After a couple of nights, it seemed easier with a bit of experimentation. She preferred the warmth of a blanket that had been wrapped round her mum or I and – hurrah! – actually slept between feeding time, bar the odd grizzle when something warm and wet had exploded into her nappy.

However, the following night was unsettled again, continuing the pattern of taking one step forward and then two steps back. Since then we’ve tried a dim bedside light, the light from the baby monitor, switching the baby monitor off because she was in our room anyway and it kept angrily flashing red to tell us that the room was TOO WARM!

We’ve tried having a ‘quiet time’ from 8pm, soothing her forehead, getting her fed and changed just before bedtime, playing a CD consisting of womb sounds (which was crap and only served to drain our laptop battery), a vague attempt at co-sleeping – even though we don’t like that idea – and swaddling.

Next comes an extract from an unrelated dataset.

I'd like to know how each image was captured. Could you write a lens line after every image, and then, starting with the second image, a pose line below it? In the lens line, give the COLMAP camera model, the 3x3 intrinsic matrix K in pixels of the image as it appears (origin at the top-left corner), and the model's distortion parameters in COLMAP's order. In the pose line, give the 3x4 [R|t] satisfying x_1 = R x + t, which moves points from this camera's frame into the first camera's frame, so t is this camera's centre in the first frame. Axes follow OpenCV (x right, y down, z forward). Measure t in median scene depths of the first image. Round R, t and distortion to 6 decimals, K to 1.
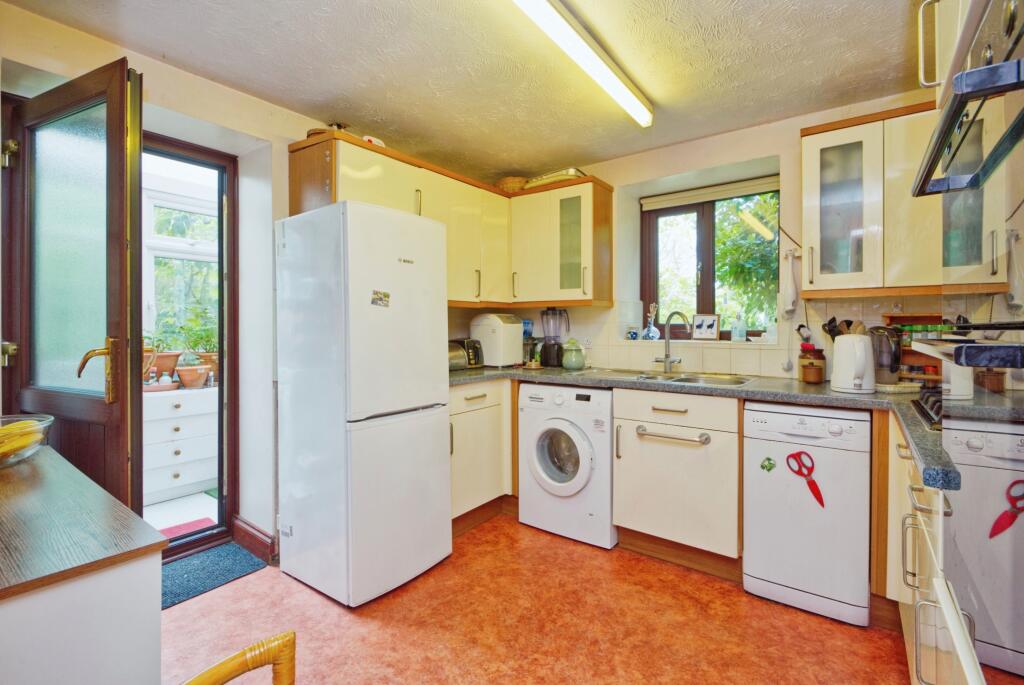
lens RADIAL K [[468.3, 0, 509.4], [0, 468.3, 323.3], [0, 0, 1]] dist [0.002481, 0.000153]
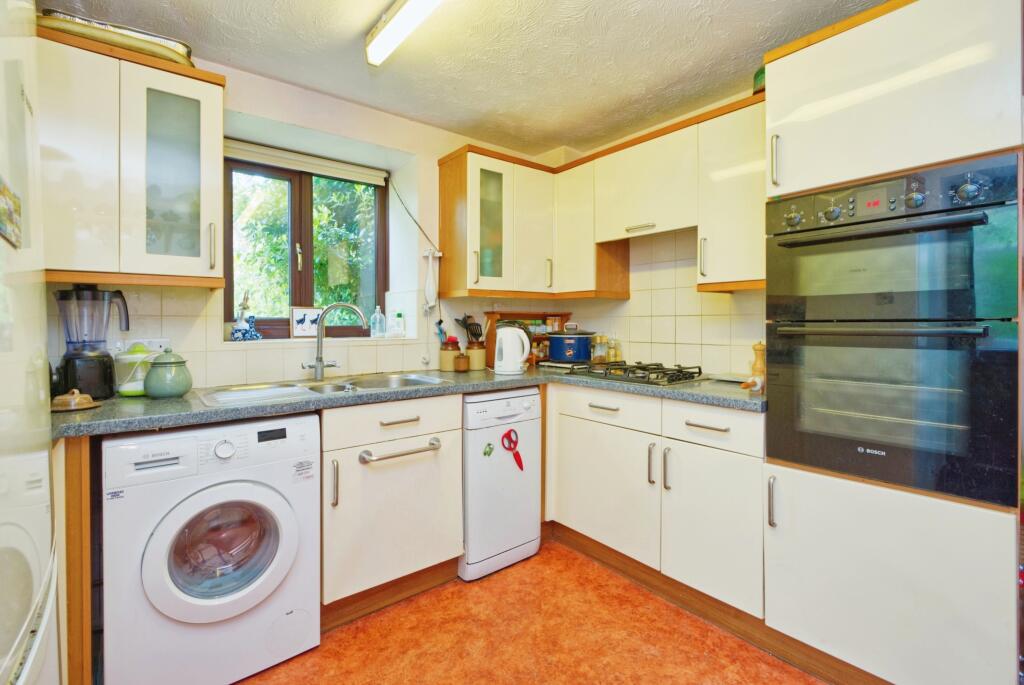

The swaddling seems to mostly do the trick at the moment, depending on who the ‘swaddler’ is. Mrs.D has the knack of wrapping M up nice and warm, like a giant burrito. It seems to work pretty well. I wrap M up more loosely, like a plate of giant nachos, which doesn’t.

Of course, I shouldn’t complain too much about sleep deprivation, even on those unsettled nights when my wife desperately needs to rest and I’ve had to take Baby M downstairs (thank goodness for 24-hour sports TV channels). Because, even though changing the nappy from hell at 2am isn’t exactly welcome, I’m not the one who has to also get up at intervals and do the feeding.

Not that Baby M is so well advanced that she knows the difference between her mummy and daddy yet. She has a habit of ‘rooting’ on me a lot of the time when I pick her up and place her on my chest. Despite my protestations that I am not the restaurant she is looking for (not even a roadside café), she wriggles around trying to get her mouth into position for a feed. I try and take the subsequent head-butts as a sign of affection.

It’s too early to get a routine going yet though. Whilst some experts may disagree, it doesn’t seem right or feasible to impose a routine on someone who has only been in the world for three weeks. If anybody asks, we’re currently ‘baby-centric’.

Despite the lack of sleep, we think we are making progress. I never believed other people when they said that newborns change by the day, yet Baby M is doing just that. Before she was born, I was at pains to point out that I wouldn’t be one of those dads who constantly took pictures and sent them to all and sundry. However, my wife gleefully points out, I’ve completed contradicted myself. “Look, here’s our baby at a slightly different angle”.

But, I don’t care. When I’m not walking around like an emotionally drained, sleep-deprived zombie, I’m relishing these early stages of fatherhood and excited at the prospect of all the new experiences to come. I may not be able to plan anything for more than an hour ahead anymore, nor necessarily even remember what day it is, but I wouldn’t change a thing.

Anyway, it looks like I have a 20-minute window. I could finally have a shower, make some food or sleep?

I’ll go for sleep. At the moment, it’s always sleep.